There are some things, however, which John has not been able to do, notwithstanding his great success. He has never been able to move his mother from the position in which she has so firmly placed herself. Mrs. Sandford spoke no more of her husband than was inevitable; she never recurred to the subject with John, never mentioned it to Susie except on that one morning when Mr. Cattley was first introduced to her: but she took upon herself all the arrangements that were made by Mr. Cattley for May’s comfort, not permitting either son or daughter to interfere. Susie was proud of this fact, while John with a grudge understood it at least—that the proud woman could speak more freely to a stranger than to her children, of the man who had been the ruin of her own life.
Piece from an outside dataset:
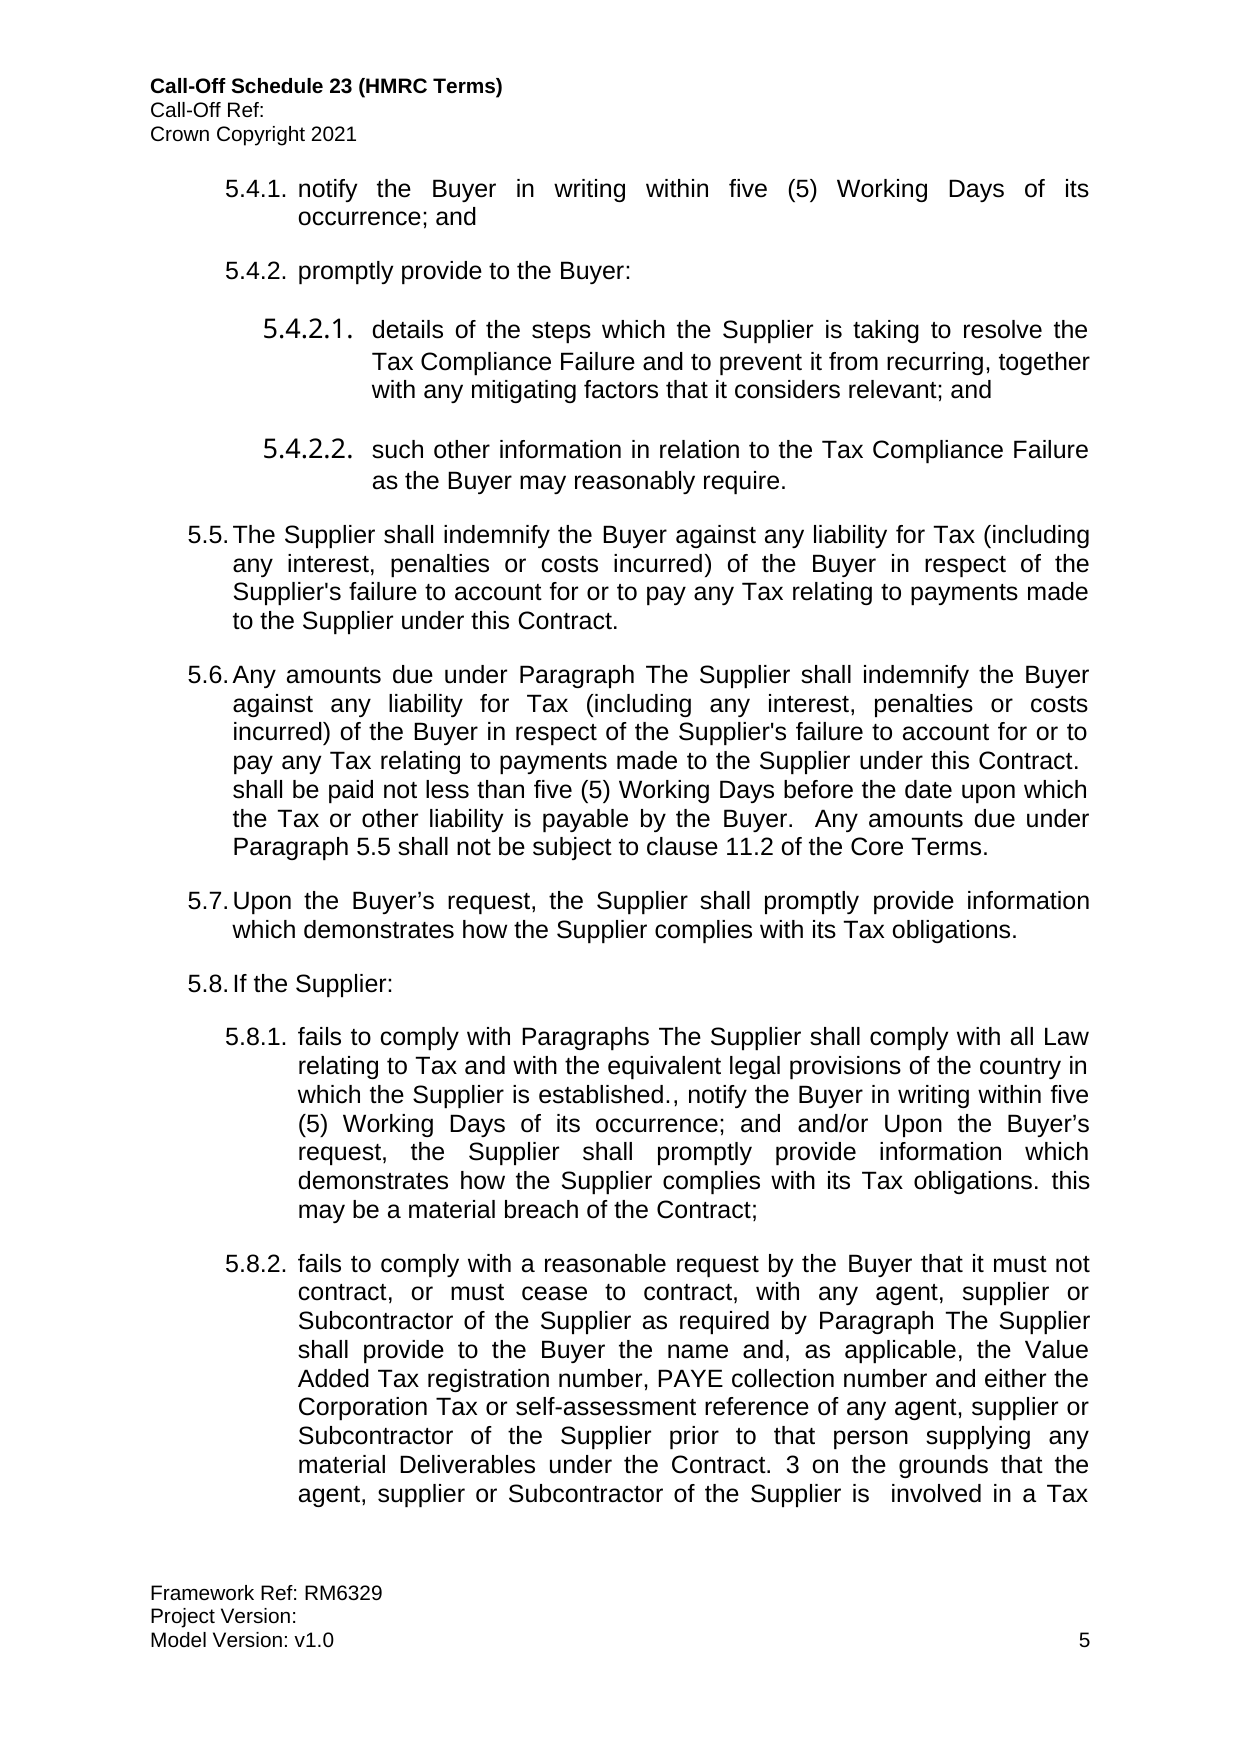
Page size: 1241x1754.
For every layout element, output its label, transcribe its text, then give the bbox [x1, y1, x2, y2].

She would not see her husband, however, and never spoke of him, nor gave the least indication of any knowledge on the subject. If she was aware of the time of his departure, she made no sign of knowing it. There was no relenting in her, no affection, only a horror beyond words. And she would not allow John, when he began to grow rich, to remove her from the laborious post which it seemed no longer right that the mother of a rising man, with plenty of money at his disposal, should continue to hold. She smiled at the suggestion, and dismissed it with a wave of her hand. To return to the little house at Edgeley among all the village people, which was what John in youthful ignorance, notwithstanding his precocious middle-age, would have liked her to do, was indeed impossible. What would she have done there? unless, indeed, the cholera had broken out, or some tremendous epidemic, when she could have organised hospitals. John, however, here let us allow, with a great want of perception, was annoyed that she should not have accepted this proposal of his, and retired and given herself repose after her hard-working life. But Mrs. Sandford was not one of the people who long for rest. ‘The wages of going on’ was what pleased her most, and work, and her own way. John was not pleased; it would have soothed him to think that his mother was resting and doing nothing in that little house, which he kept up always with an obstinate determination that it should be, if not a grateful retirement for anyone, at least the shrine of departed innocence and peace.